26 November 2021 | Opinion

The legitimacy conferred upon southern African liberation movements by their war and freedom credentials is no longer sticking.

Entitlement, punctuated by complacency in service delivery, became common place in many of such movements. Internal infighting, to ensure longevity in power and unfettered access to national resources, are tenser in former liberation movements compared to their non-liberation rivals.

In Namibia, the first writing on the wall came in 2019. And those who thought this was a flash in the pan were reminded again in 2020 when the ruling party lost the economic hubs of the country, including the capital city, to the opposition.

In South Africa, the ANC was soundly pummelled in recent local authority elections.
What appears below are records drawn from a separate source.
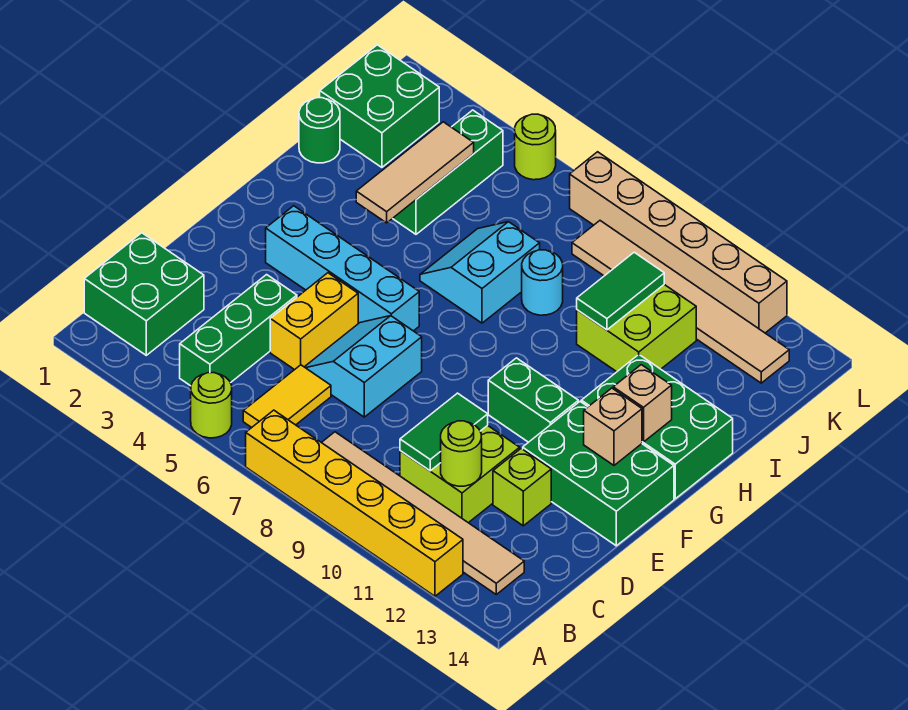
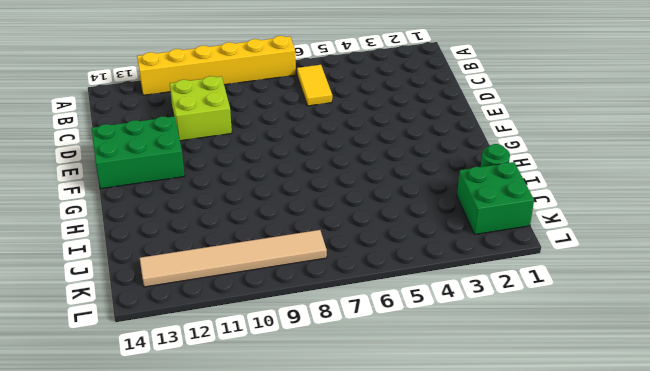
none -> lime round brick A5 level 1
none -> green brick B1:C2 level 1
none -> green brick B4:D4 level 1

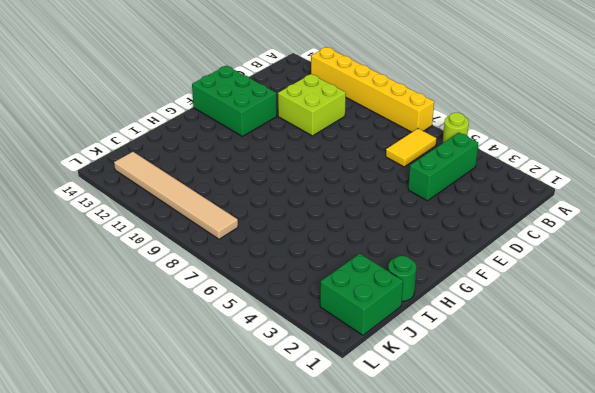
none -> green brick B1:C2 level 1
none -> tan tile B8:B13 level 1
none -> yellow brick D5:E5 level 1

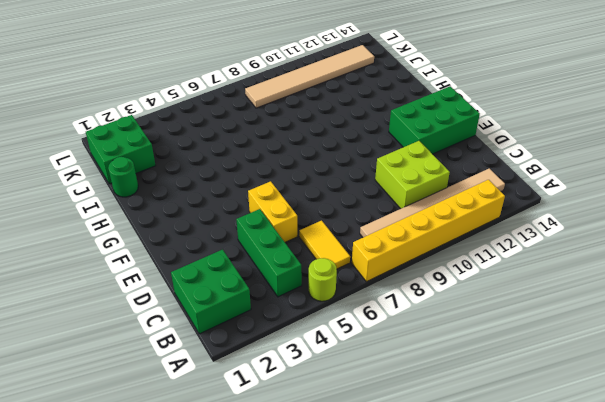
none -> cyan slope D6:E7 level 1 top 7
none -> lime brick D12 level 1
none -> cyan brick F3:F6 level 1

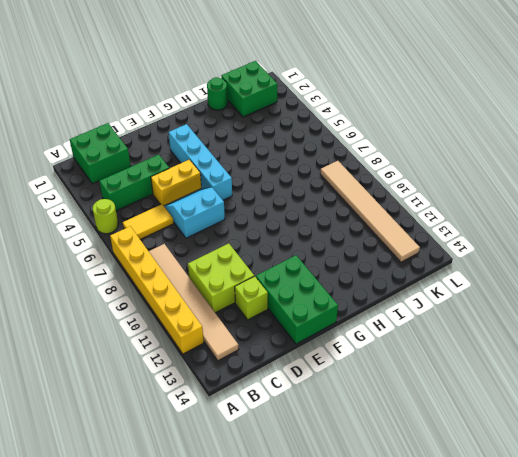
none -> green brick F10:F11 level 1
none -> green brick G12:H14 level 1
none -> cyan slope H6:I7 level 1 top 7

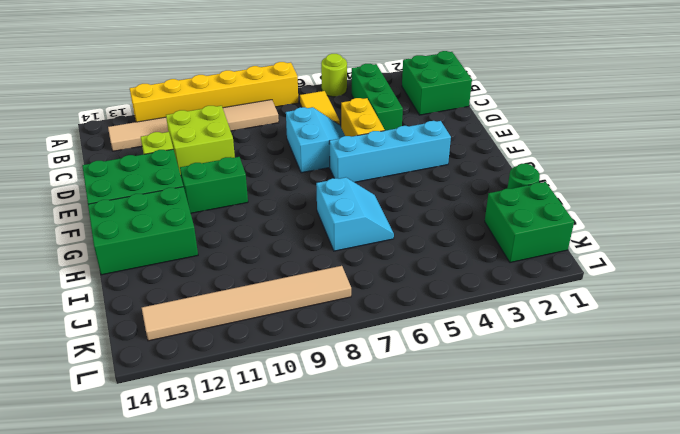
none -> green brick I4:K4 level 1
none -> cyan round brick I8 level 1
none -> lime brick I10:J11 level 1

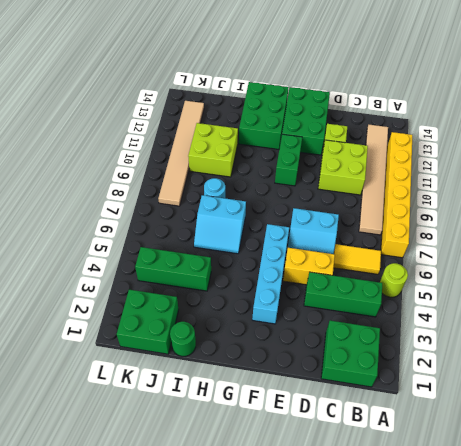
none -> lime round brick L5 level 1
none -> tan brick L7:L12 level 1
none -> green tile C10:D10 level 2

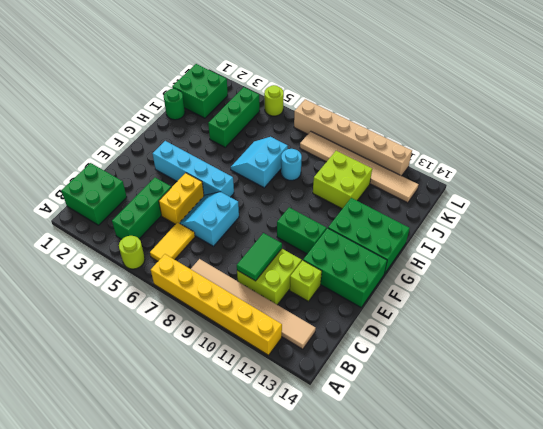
none -> lime round brick C11 level 2
none -> tan brick F13 level 2
none -> tan brick G13 level 2

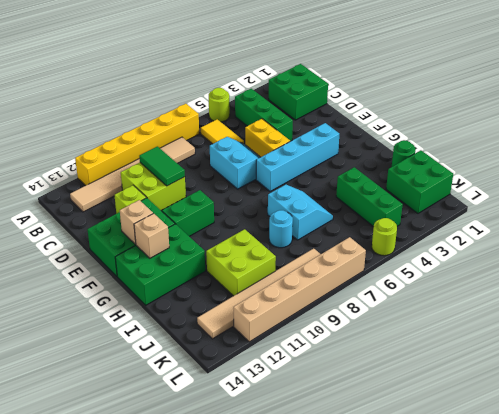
none -> lime round brick C11 level 2
none -> tan tile H4:J4 level 2
none -> green tile I10:J10 level 2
Once a glorious movement, the party has lost that country’s commercial capital, Johannesburg.

The seat of government, the capital city Pretoria, is gone too, just as the country’s second biggest economic hub, Durban. Richards Bay, the second busiest harbour in that country, is also gone.

Ekhuruleni, the country’s manufacturing hub, is in opposition hands now. The less said about Cape Town, the third biggest economic hub and a forte of the main opposition, the Democratic Alliance, the better.

These changes do not just happen because a god somewhere in the sky commanded so. These are results of frustration and loss of hope in the former revered movements. Unless they re-invest themselves into people-centred formations, they will perish one by one in no time.